** Extracted entries follows **
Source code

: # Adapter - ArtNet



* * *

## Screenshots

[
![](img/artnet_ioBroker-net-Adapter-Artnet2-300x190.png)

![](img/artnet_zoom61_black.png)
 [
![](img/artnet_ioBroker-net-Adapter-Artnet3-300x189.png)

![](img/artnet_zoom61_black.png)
** End of Extracted entries **
- _The task_
Every record is to be repeated exactly as it stands above.

- _Expected answer_
Source code

: # Adapter - ArtNet



* * *

## Screenshots

[
![](img/artnet_ioBroker-net-Adapter-Artnet2-300x190.png)

![](img/artnet_zoom61_black.png)
 [
![](img/artnet_ioBroker-net-Adapter-Artnet3-300x189.png)

![](img/artnet_zoom61_black.png)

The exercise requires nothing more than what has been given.